ABOUT THIS TASK ::
Can you retype every one of the rows below character for character, leaving none out?

■ ■ ■ ■ ■

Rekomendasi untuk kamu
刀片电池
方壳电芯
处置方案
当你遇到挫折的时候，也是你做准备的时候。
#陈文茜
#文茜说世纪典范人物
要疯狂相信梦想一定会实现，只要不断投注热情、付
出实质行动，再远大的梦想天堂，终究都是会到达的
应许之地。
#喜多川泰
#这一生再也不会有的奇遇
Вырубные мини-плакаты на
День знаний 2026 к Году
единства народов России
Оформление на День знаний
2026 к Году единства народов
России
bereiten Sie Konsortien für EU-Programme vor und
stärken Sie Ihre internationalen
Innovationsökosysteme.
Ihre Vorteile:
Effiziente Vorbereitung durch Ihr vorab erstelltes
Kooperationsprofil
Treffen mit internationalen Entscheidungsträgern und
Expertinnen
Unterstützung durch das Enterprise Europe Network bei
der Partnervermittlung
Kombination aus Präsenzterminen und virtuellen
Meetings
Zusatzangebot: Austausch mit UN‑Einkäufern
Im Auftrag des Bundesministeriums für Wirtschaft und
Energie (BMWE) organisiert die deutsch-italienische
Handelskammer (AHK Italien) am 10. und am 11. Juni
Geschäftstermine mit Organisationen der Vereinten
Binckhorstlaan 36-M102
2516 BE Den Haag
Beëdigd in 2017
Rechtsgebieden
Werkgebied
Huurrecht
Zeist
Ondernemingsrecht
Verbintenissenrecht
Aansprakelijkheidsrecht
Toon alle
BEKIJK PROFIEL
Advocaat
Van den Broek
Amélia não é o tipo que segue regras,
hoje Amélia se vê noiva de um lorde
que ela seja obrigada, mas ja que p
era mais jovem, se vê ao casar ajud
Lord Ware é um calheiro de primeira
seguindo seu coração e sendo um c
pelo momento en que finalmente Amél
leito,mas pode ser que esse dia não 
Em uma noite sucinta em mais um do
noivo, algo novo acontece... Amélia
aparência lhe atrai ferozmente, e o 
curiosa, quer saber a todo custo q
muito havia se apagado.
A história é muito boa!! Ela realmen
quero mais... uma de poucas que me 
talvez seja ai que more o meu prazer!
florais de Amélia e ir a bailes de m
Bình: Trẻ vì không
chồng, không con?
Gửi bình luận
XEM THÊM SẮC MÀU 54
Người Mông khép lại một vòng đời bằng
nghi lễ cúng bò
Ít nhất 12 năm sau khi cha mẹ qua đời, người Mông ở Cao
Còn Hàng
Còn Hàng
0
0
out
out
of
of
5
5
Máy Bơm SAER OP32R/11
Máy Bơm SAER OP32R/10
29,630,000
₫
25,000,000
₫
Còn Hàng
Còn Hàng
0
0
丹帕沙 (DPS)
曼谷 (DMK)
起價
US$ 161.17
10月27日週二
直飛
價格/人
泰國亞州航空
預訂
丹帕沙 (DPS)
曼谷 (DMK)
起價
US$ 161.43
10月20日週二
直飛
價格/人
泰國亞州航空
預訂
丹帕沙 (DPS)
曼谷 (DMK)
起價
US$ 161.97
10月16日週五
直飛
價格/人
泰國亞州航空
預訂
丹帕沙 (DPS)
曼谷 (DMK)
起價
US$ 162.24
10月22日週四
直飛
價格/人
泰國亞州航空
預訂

■ ■ ■ ■ ■

SOLUTION TO THE EXERCISE ::
Rekomendasi untuk kamu
刀片电池
方壳电芯
处置方案
当你遇到挫折的时候，也是你做准备的时候。
#陈文茜
#文茜说世纪典范人物
要疯狂相信梦想一定会实现，只要不断投注热情、付
出实质行动，再远大的梦想天堂，终究都是会到达的
应许之地。
#喜多川泰
#这一生再也不会有的奇遇
Вырубные мини-плакаты на
День знаний 2026 к Году
единства народов России
Оформление на День знаний
2026 к Году единства народов
России
bereiten Sie Konsortien für EU-Programme vor und
stärken Sie Ihre internationalen
Innovationsökosysteme.
Ihre Vorteile:
Effiziente Vorbereitung durch Ihr vorab erstelltes
Kooperationsprofil
Treffen mit internationalen Entscheidungsträgern und
Expertinnen
Unterstützung durch das Enterprise Europe Network bei
der Partnervermittlung
Kombination aus Präsenzterminen und virtuellen
Meetings
Zusatzangebot: Austausch mit UN‑Einkäufern
Im Auftrag des Bundesministeriums für Wirtschaft und
Energie (BMWE) organisiert die deutsch-italienische
Handelskammer (AHK Italien) am 10. und am 11. Juni
Geschäftstermine mit Organisationen der Vereinten
Binckhorstlaan 36-M102
2516 BE Den Haag
Beëdigd in 2017
Rechtsgebieden
Werkgebied
Huurrecht
Zeist
Ondernemingsrecht
Verbintenissenrecht
Aansprakelijkheidsrecht
Toon alle
BEKIJK PROFIEL
Advocaat
Van den Broek
Amélia não é o tipo que segue regras,
hoje Amélia se vê noiva de um lorde
que ela seja obrigada, mas ja que p
era mais jovem, se vê ao casar ajud
Lord Ware é um calheiro de primeira
seguindo seu coração e sendo um c
pelo momento en que finalmente Amél
leito,mas pode ser que esse dia não 
Em uma noite sucinta em mais um do
noivo, algo novo acontece... Amélia
aparência lhe atrai ferozmente, e o 
curiosa, quer saber a todo custo q
muito havia se apagado.
A história é muito boa!! Ela realmen
quero mais... uma de poucas que me 
talvez seja ai que more o meu prazer!
florais de Amélia e ir a bailes de m
Bình: Trẻ vì không
chồng, không con?
Gửi bình luận
XEM THÊM SẮC MÀU 54
Người Mông khép lại một vòng đời bằng
nghi lễ cúng bò
Ít nhất 12 năm sau khi cha mẹ qua đời, người Mông ở Cao
Còn Hàng
Còn Hàng
0
0
out
out
of
of
5
5
Máy Bơm SAER OP32R/11
Máy Bơm SAER OP32R/10
29,630,000
₫
25,000,000
₫
Còn Hàng
Còn Hàng
0
0
丹帕沙 (DPS)
曼谷 (DMK)
起價
US$ 161.17
10月27日週二
直飛
價格/人
泰國亞州航空
預訂
丹帕沙 (DPS)
曼谷 (DMK)
起價
US$ 161.43
10月20日週二
直飛
價格/人
泰國亞州航空
預訂
丹帕沙 (DPS)
曼谷 (DMK)
起價
US$ 161.97
10月16日週五
直飛
價格/人
泰國亞州航空
預訂
丹帕沙 (DPS)
曼谷 (DMK)
起價
US$ 162.24
10月22日週四
直飛
價格/人
泰國亞州航空
預訂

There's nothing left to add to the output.